Data extracted from a collection
════════════════

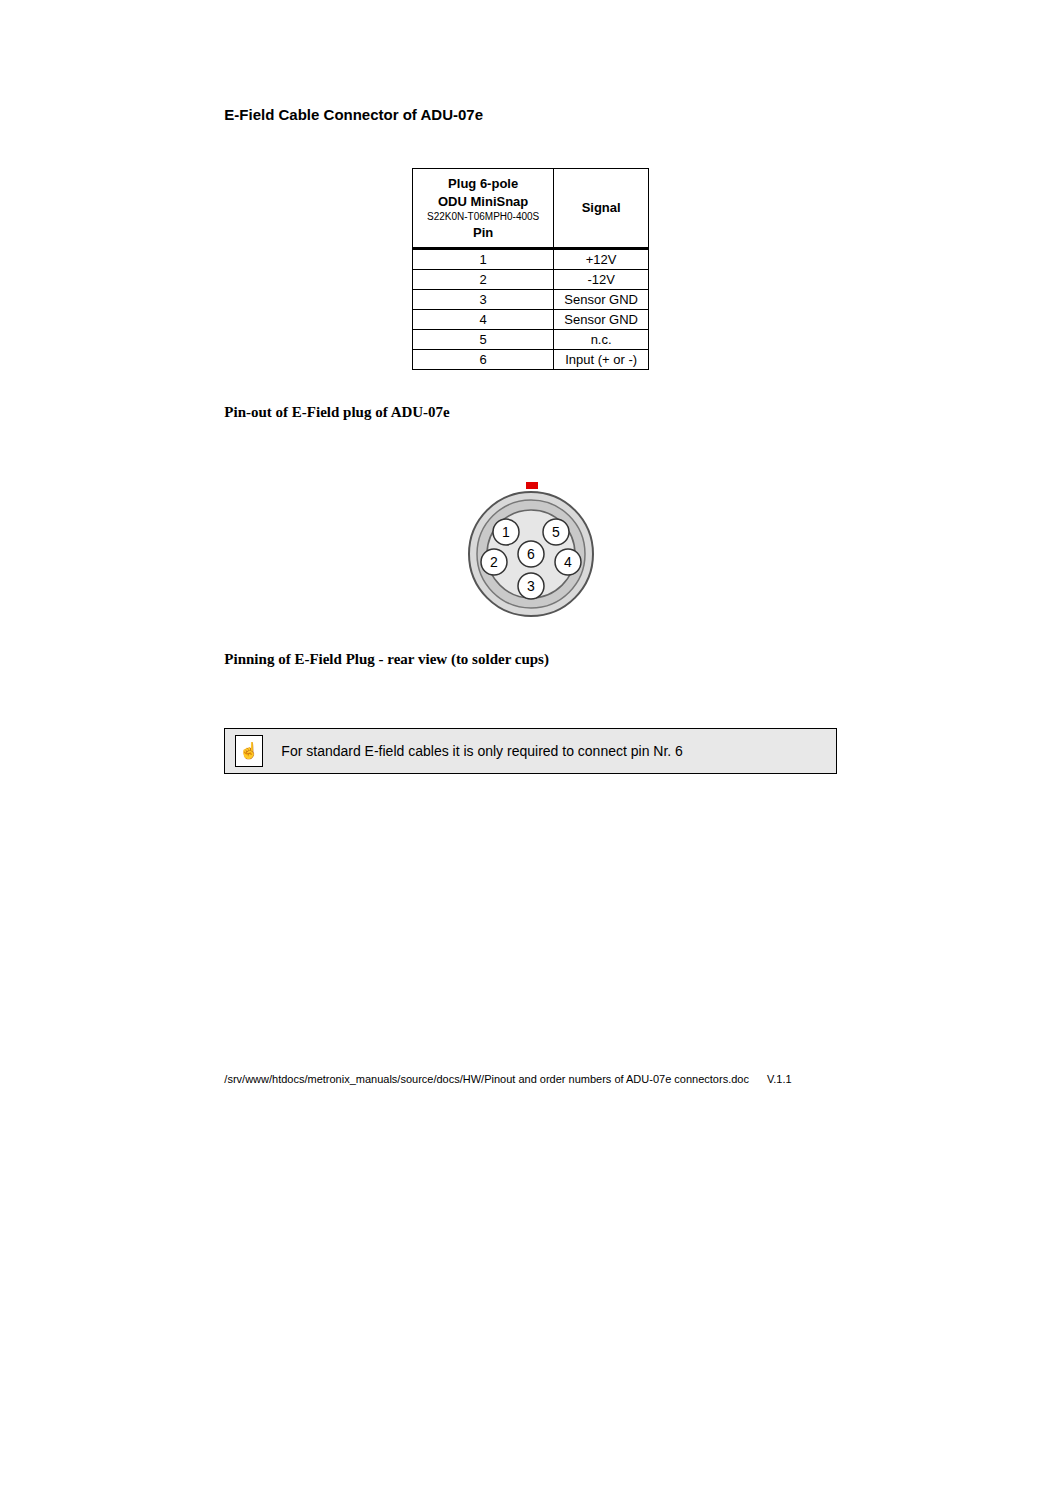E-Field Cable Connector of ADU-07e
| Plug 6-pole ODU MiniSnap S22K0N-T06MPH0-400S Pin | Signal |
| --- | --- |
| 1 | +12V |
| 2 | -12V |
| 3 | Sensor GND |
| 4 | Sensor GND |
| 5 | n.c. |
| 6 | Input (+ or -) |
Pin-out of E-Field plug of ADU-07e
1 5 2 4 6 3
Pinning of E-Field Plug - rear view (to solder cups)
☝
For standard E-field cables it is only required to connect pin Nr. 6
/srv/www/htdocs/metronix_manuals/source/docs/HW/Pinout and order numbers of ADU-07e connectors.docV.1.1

════════════════

*ASSIGNMENT*. Exactly as they appear, please return only the lines from the first line of the records through the line containing "For standard E-field", both included, leaving out all pictures.

*EXPECTED OUTPUT*.
E-Field Cable Connector of ADU-07e
| Plug 6-pole ODU MiniSnap S22K0N-T06MPH0-400S Pin | Signal |
| --- | --- |
| 1 | +12V |
| 2 | -12V |
| 3 | Sensor GND |
| 4 | Sensor GND |
| 5 | n.c. |
| 6 | Input (+ or -) |
Pin-out of E-Field plug of ADU-07e
1 5 2 4 6 3
Pinning of E-Field Plug - rear view (to solder cups)
☝
For standard E-field cables it is only required to connect pin Nr. 6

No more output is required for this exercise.